» Task requirements: Go line by line through the entries below and copy those containing the string "cookies".

» Exercise material:
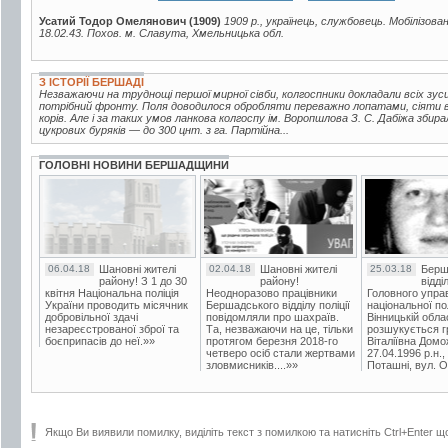
Усатий Тодор Омелянович (1909)
1909 р., українець, службовець. Мобілізова
18.02.43. Похов. м. Славута, Хмельницька обл.
З ІСТОРІЇ БЕРШАДІ
Незважаючи на труднощі першої мирної сівби, колгоспники докладали всіх зу
потрібний фронту. Поля доводилося обробляти переважно лопатами, сіяти 
корів. Але і за таких умов ланкова колгоспу ім. Воропшлова З. С. Дабіжа збир
цукрових буряків — до 300 цнт. з га. Партійна...
ГОЛОВНІ НОВИНИ БЕРШАДЩИНИ
06.04.18
Шановні жителі
02.04.18
Шановні жителі
25.03.18
Берш
району! З 1 до 30
району!
відді
квітня Національна поліція
Неодноразово працівники
Головного упра
України проводить місячник
Бершадського відділу поліції
національної пол
добровільної здачі
повідомляли про шахраїв.
Вінницькій обла
незареєстрованої зброї та
Та, незважаючи на це, тільки
розшукується гр
боєприпасів до неї.»»
протягом березня 2018-го
Віталіївна Домо
четверо осіб стали жертвами
27.04.1996 р.н.,
зловмисників....»»
Поташні, вул. Ос
Якщо Ви виявили помилку, виділіть текст з помилкою та натисніть Ctrl+Enter щ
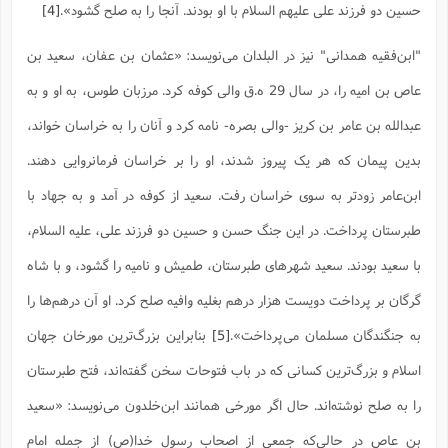
حسین دو فرزند على علیهم السلام با او بودند. آنجا را به صلح گشود».
[4]
ا
ش
و
ف
(
ذ
"ابن‌فقیه همدانی" نیز در البلدان می‌نویسد: «عثمان بن عفان، سعید بن
ن
م
م
غ
عاص بن امیه را، در سال 29 ه.ق والى کوفه کرد. مرزبان طوس، به او و به
م
م
(
عبدالله بن عامر بن کریز -والى بصره- نامه کرد و آنان را به خراسان خواند،
ش
ب
بدین پیمان که هر یک پیروز شدند، او را بر خراسان فرمانروایى دهند.
ه
(
و
ابن‌عامر زودتر به سوى خراسان رفت. سعید از کوفه در آمد و به جهاد با
ن
ا
ف
ح
طبرستان پرداخت. در این جنگ حسن و حسین دو فرزند على، علیه السلام،
م
(
با سعید بودند. سعید شهرهاى طبرستان، طمیش و نامیه را گشود، و با شاه
م
ن
گرگان بر پرداخت دویست هزار درهم بغلیه‌ وافیه صلح کرد. او آن درهم‌ها را
ش
(
د
به جنگندگان مسلمان مى‌پرداخت».
[5]
بنابراین بزرگ‌ترین مورخان جهان
س
ف
ف
م
اسلام و بزرگ‌ترین کسانی که در باب فتوحات سخن گفته‌اند، فتح طبرستان
ش
م
را به صلح نوشته‌اند. حال اگر مورخی همانند ابن‌خلدون می‌نویسد: «سعید
بن عاص در حالی‌که جمعی از اصحاب رسول خدا(ص) از جمله امام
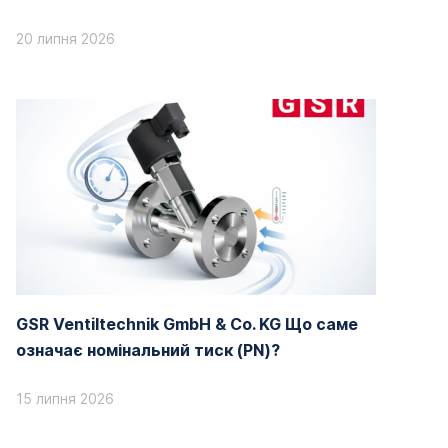
20 липня 2026
GSR Ventiltechnik GmbH & Co. KG Що саме
означає номінальний тиск (PN)?
15 липня 2026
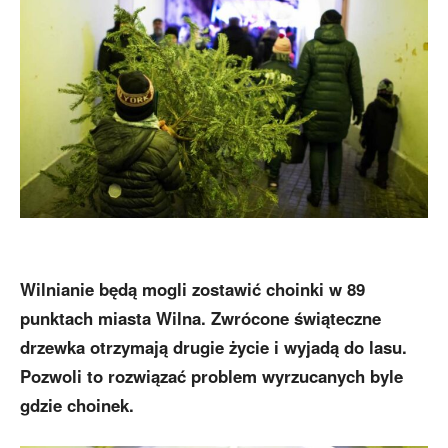
Wilnianie będą mogli zostawić choinki w 89
punktach miasta Wilna. Zwrócone świąteczne
drzewka otrzymają drugie życie i wyjadą do lasu.
Pozwoli to rozwiązać problem wyrzucanych byle
gdzie choinek.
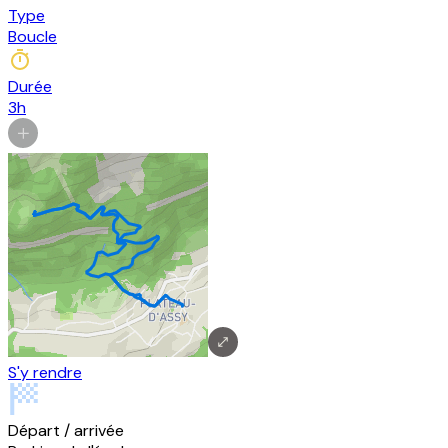
Type
Boucle
Durée
3h
S'y rendre
Départ / arrivée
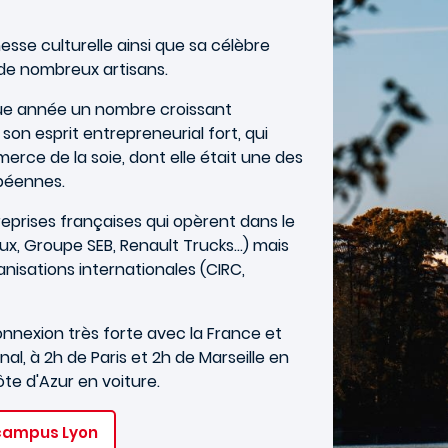
hesse culturelle ainsi que sa célèbre
de nombreux artisans.
que année un nombre croissant
 son esprit entrepreneurial fort, qui
rce de la soie, dont elle était une des
opéennes.
eprises françaises qui opèrent dans le
x, Groupe SEB, Renault Trucks...) mais
isations internationales (CIRC,
nexion très forte avec la France et
al, à 2h de Paris et 2h de Marseille en
ôte d'Azur en voiture.
 campus Lyon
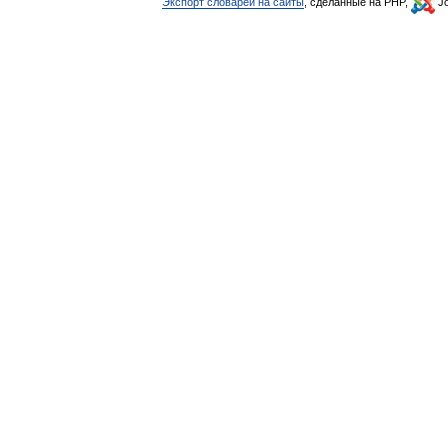
Экспорт словарей на сайты
, сделанные на PHP,
Jo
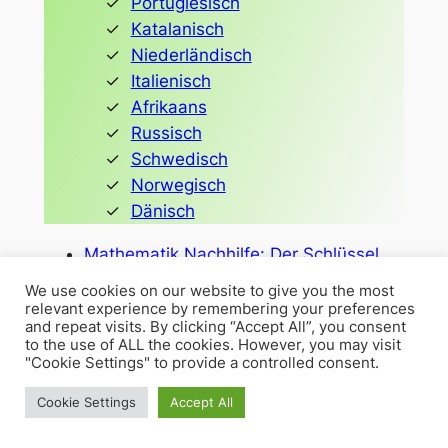
Portugiesisch
Katalanisch
Niederländisch
Italienisch
Afrikaans
Russisch
Schwedisch
Norwegisch
Dänisch
Mathematik Nachhilfe: Der Schlüssel
zum Erfolg
We use cookies on our website to give you the most
Effektive Unterstützung für Deutsch:
relevant experience by remembering your preferences
and repeat visits. By clicking “Accept All”, you consent
Individuelle Nachhilfe
to the use of ALL the cookies. However, you may visit
Fremdsprachen effektiv lernen: Tipps
"Cookie Settings" to provide a controlled consent.
und Methoden
Cookie Settings
Accept All
Naturwissenschaften
Gesellschaftswissenschaften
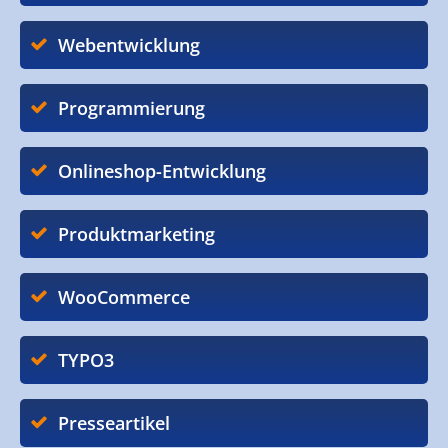
Webentwicklung
Programmierung
Onlineshop-Entwicklung
Produktmarketing
WooCommerce
TYPO3
Presseartikel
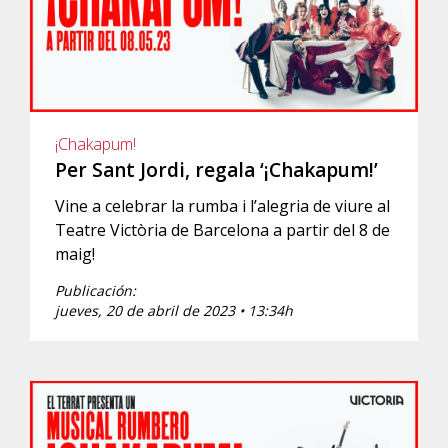
¡Chakapum!
Per Sant Jordi, regala ‘¡Chakapum!’
Vine a celebrar la rumba i l’alegria de viure al
Teatre Victòria de Barcelona a partir del 8 de
maig!
Publicación:
jueves, 20 de abril de 2023 • 13:34h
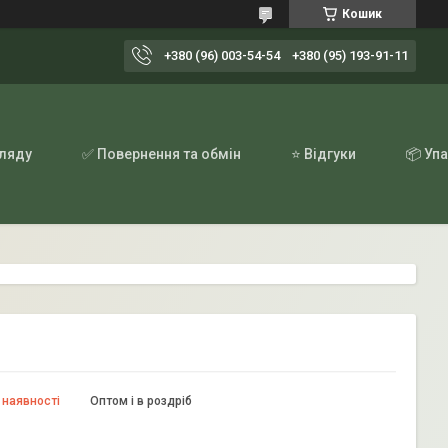
Кошик
+380 (96) 003-54-54
+380 (95) 193-91-11
гляду
✅ Повернення та обмін
⭐ Відгуки
📦 Уп
 наявності
Оптом і в роздріб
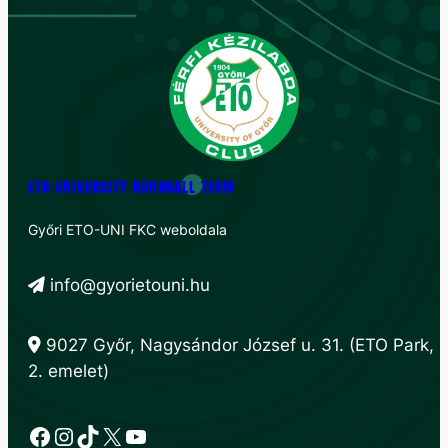
ETO UNIVERSITY HANDBALL TEAM
Győri ETO-UNI FKC weboldala
info@gyorietouni.hu
9027 Győr, Nagysándor József u. 31. (ETO Park,
2. emelet)
Facebook
Instagram
TikTok
X
YouTube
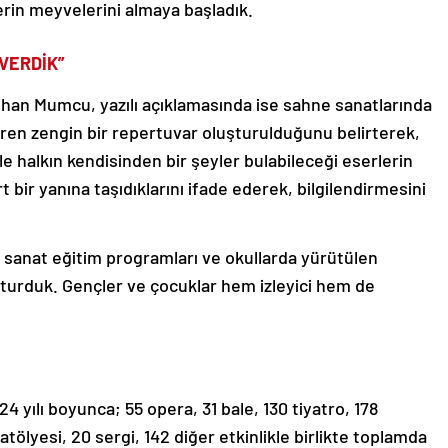
lerin meyvelerini almaya başladık.
 VERDİK”
tuhan Mumcu,
yazılı açıklamasında ise s
ahne sanatlarında
ren zengin bir repertuvar oluşturulduğunu belirterek,
kle halkın kendisinden bir şeyler bulabileceği eserlerin
t bir yanına taşıdıklarını ifade ederek, bilgilendirmesini
r, sanat eğitim programları ve okullarda yürütülen
oluşturduk. Gençler ve çocuklar hem izleyici hem de
yılı boyunca; 55 opera, 31 bale, 130 tiyatro, 178
tölyesi, 20 sergi, 142 diğer etkinlikle birlikte toplamda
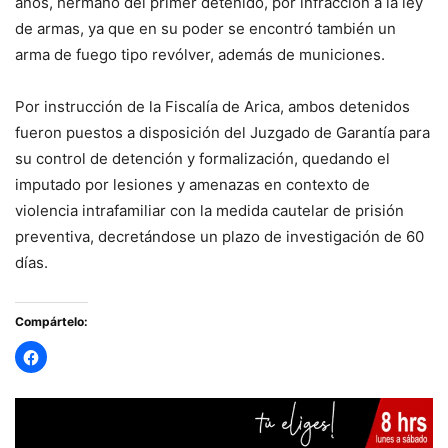
años, hermano del primer detenido, por infracción a la ley
de armas, ya que en su poder se encontró también un
arma de fuego tipo revólver, además de municiones.
Por instrucción de la Fiscalía de Arica, ambos detenidos
fueron puestos a disposición del Juzgado de Garantía para
su control de detención y formalización, quedando el
imputado por lesiones y amenazas en contexto de
violencia intrafamiliar con la medida cautelar de prisión
preventiva, decretándose un plazo de investigación de 60
días.
Compártelo:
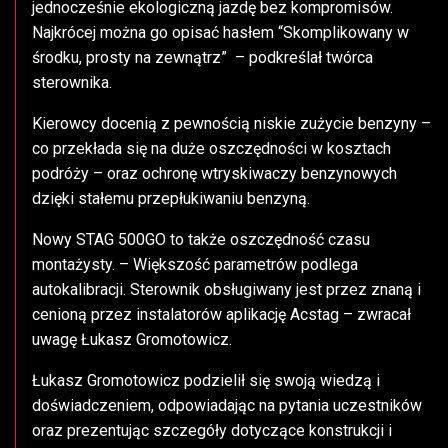
jednocześnie ekologiczną jazdę bez kompromisów.
Najkrócej można go opisać hasłem “Skomplikowany w
środku, prosty na zewnątrz” – podkreślał twórca
sterownika.
Kierowcy docenią z pewnością niskie zużycie benzyny –
co przekłada się na duże oszczędności w kosztach
podróży – oraz ochronę wtryskiwaczy benzynowych
dzięki stałemu przepłukiwaniu benzyną.
Nowy STAG 500GO to także oszczędność czasu
montażysty. – Większość parametrów podlega
autokalibracji. Sterownik obsługiwany jest przez znaną i
cenioną przez instalatorów aplikację Acstag – zwracał
uwagę Łukasz Gromotowicz.
Łukasz Gromotowicz podzielił się swoją wiedzą i
doświadczeniem, odpowiadając na pytania uczestników
oraz prezentując szczegóły dotyczące konstrukcji i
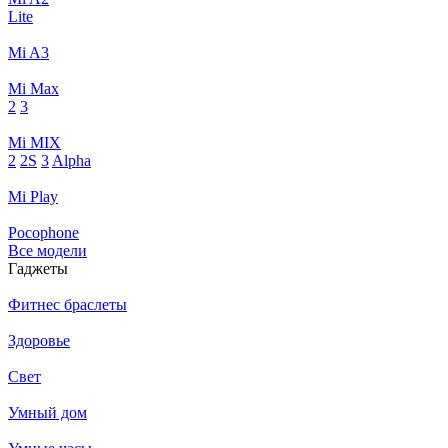
Lite
Mi A3
Mi Max
2
3
Mi MIX
2
2S
3
Alpha
Mi Play
Pocophone
Все модели
Гаджеты
Фитнес браслеты
Здоровье
Свет
Умный дом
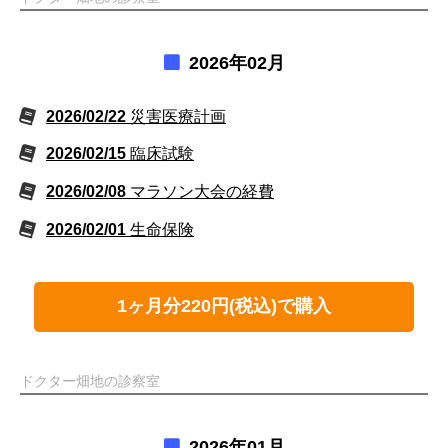
2026年02月
2026/02/22
災害医療計画
2026/02/15
臨床試験
2026/02/08
マラソン大会の経費
2026/02/01
生命保険
1ヶ月分220円(税込)で購入
ドクター畑地の診察室
2026年01月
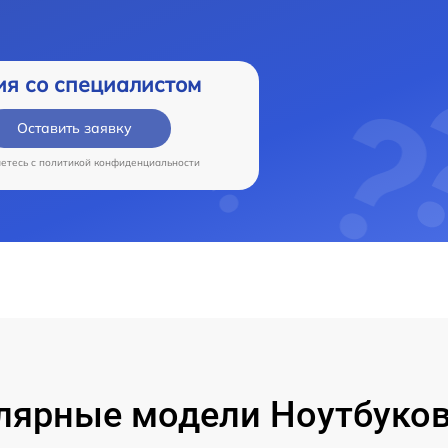
ия со специалистом
Оставить заявку
аетесь c
политикой конфиденциальности
лярные модели Ноутбуков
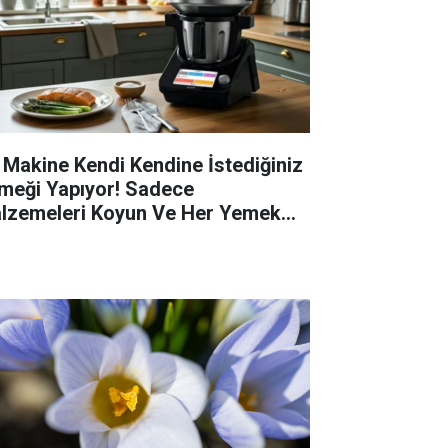
 Makine Kendi Kendine İstediğiniz
meği Yapıyor! Sadece
lzemeleri Koyun Ve Her Yemek
zır!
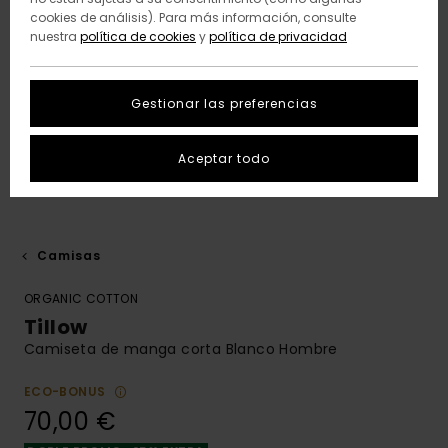
cookies de análisis). Para más información, consulte
nuestra
política de cookies
y
política de privacidad
Gestionar las preferencias
Aceptar todo
Camisas
ORGANIC COTTON
Tillow
Camiseta de manga corta Blanco Hombre
ECO-BONUS
70,00 €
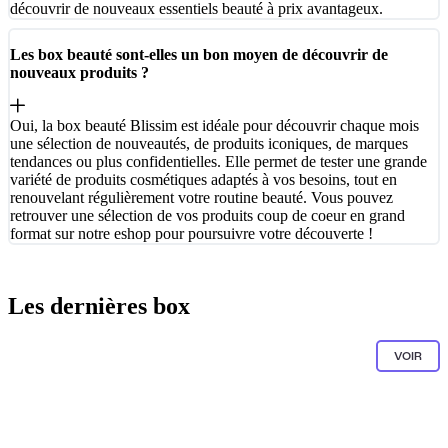
découvrir de nouveaux essentiels beauté à prix avantageux.
Les box beauté sont-elles un bon moyen de découvrir de
nouveaux produits ?
Oui, la box beauté Blissim est idéale pour découvrir chaque mois
une sélection de nouveautés, de produits iconiques, de marques
tendances ou plus confidentielles. Elle permet de tester une grande
variété de produits cosmétiques adaptés à vos besoins, tout en
renouvelant régulièrement votre routine beauté. Vous pouvez
retrouver une sélection de vos produits coup de coeur en grand
format sur notre eshop pour poursuivre votre découverte !
Les dernières box
VOIR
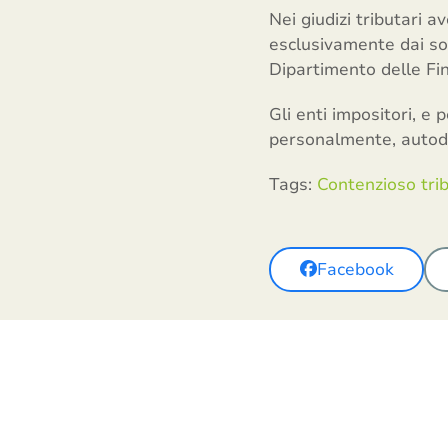
Nei giudizi tributari a
esclusivamente dai sog
Dipartimento delle Fi
Gli enti impositori, e 
personalmente, autodi
Tags:
Contenzioso trib
Facebook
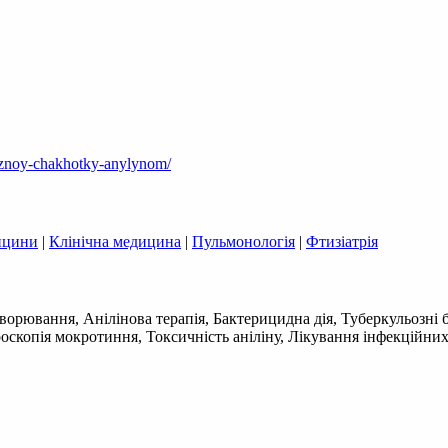
uleznoy-chakhotky-anylynom/
дицини
|
Клінічна медицина
|
Пульмонологія
|
Фтизіатрія
ворювання, Анілінова терапія, Бактерицидна дія, Туберкульозні 
оскопія мокротиння, Токсичність аніліну, Лікування інфекційних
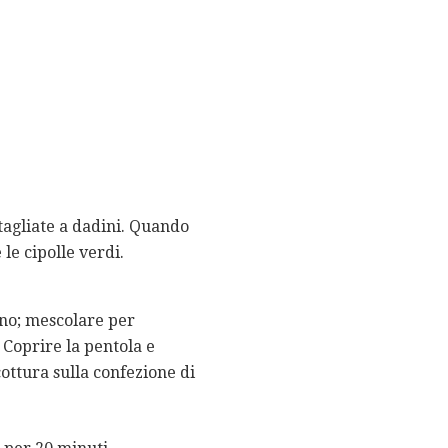
 tagliate a dadini. Quando
 le cipolle verdi.
gano; mescolare per
 Coprire la pentola e
cottura sulla confezione di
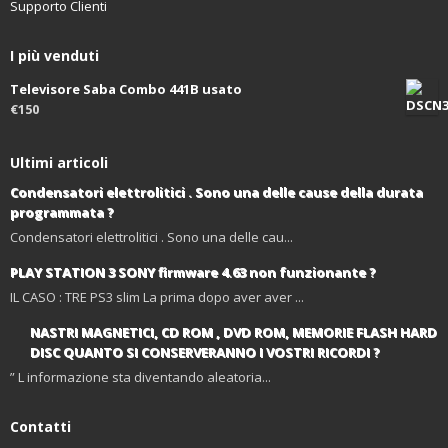
Supporto Clienti
I più venduti
Televisore Saba Combo 441B usato
€150
Ultimi articoli
Condensatori elettrolitici . Sono una delle cause della durata
programmata ?
Condensatori elettrolitici . Sono una delle cau...
PLAY STATION 3 SONY firmware 4.63 non funzionante ?
IL CASO : TRE PS3 slim La prima dopo aver aver ...
NASTRI MAGNETICI, CD ROM , DVD ROM, MEMORIE FLASH HARD
DISC QUANTO SI CONSERVERANNO I VOSTRI RICORDI ?
” L informazione sta diventando aleatoria...
Contatti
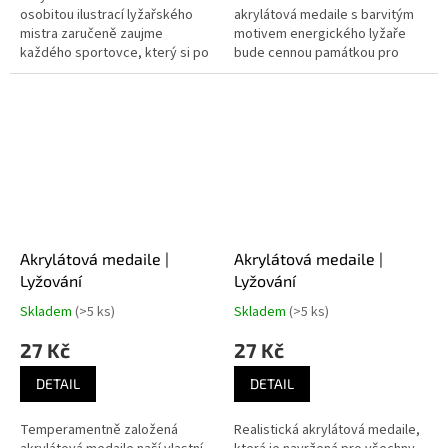
osobitou ilustrací lyžařského
akrylátová medaile s barvitým
mistra zaručeně zaujme
motivem energického lyžaře
každého sportovce, který si po
bude cennou památkou pro
náročném závodu zaslouženě
každého šampiona, který se
užívá sladké momenty
pyšní mimořádnými výkony v
vítězství.
rámci...
Akrylátová medaile |
Akrylátová medaile |
Lyžování
Lyžování
Skladem
(>5 ks)
Skladem
(>5 ks)
27 Kč
27 Kč
DETAIL
DETAIL
Temperamentně založená
Realistická akrylátová medaile,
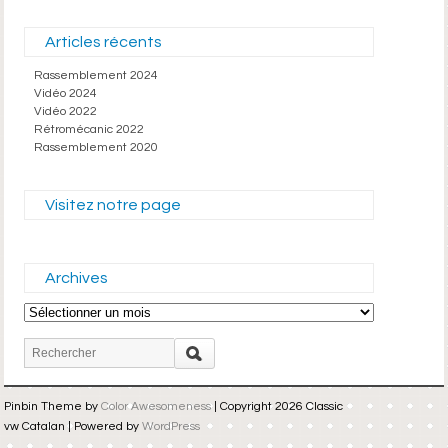
Articles récents
Rassemblement 2024
Vidéo 2024
Vidéo 2022
Rétromécanic 2022
Rassemblement 2020
Visitez notre page
Archives
Archives
Pinbin Theme by
Color Awesomeness
| Copyright 2026 Classic
vw Catalan | Powered by
WordPress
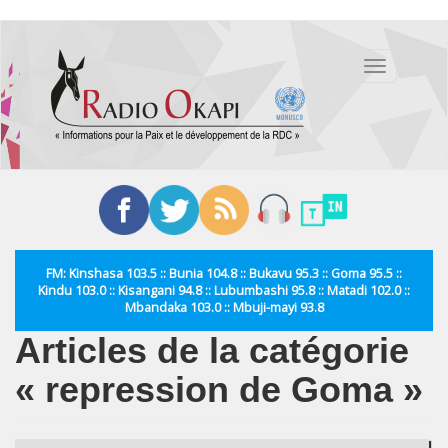
Aller
au
Toggle
contenu
navigation
principal
FM: Kinshasa 103.5 :: Bunia 104.8 :: Bukavu 95.3 :: Goma 95.5 ::
Kindu 103.0 :: Kisangani 94.8 :: Lubumbashi 95.8 :: Matadi 102.0 ::
Mbandaka 103.0 :: Mbuji-mayi 93.8
Articles de la catégorie
« repression de Goma »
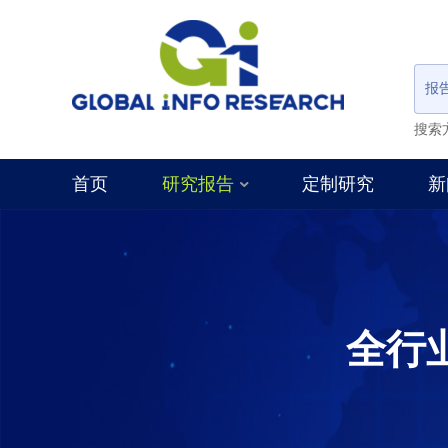
报
搜索
首页
研究报告
定制研究
新
全行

» Written response:
We use cookies on our website to give you the most
to the use of ALL the cookies. However, you may visit
cookies de análisis). Para más información, consulte
política de cookies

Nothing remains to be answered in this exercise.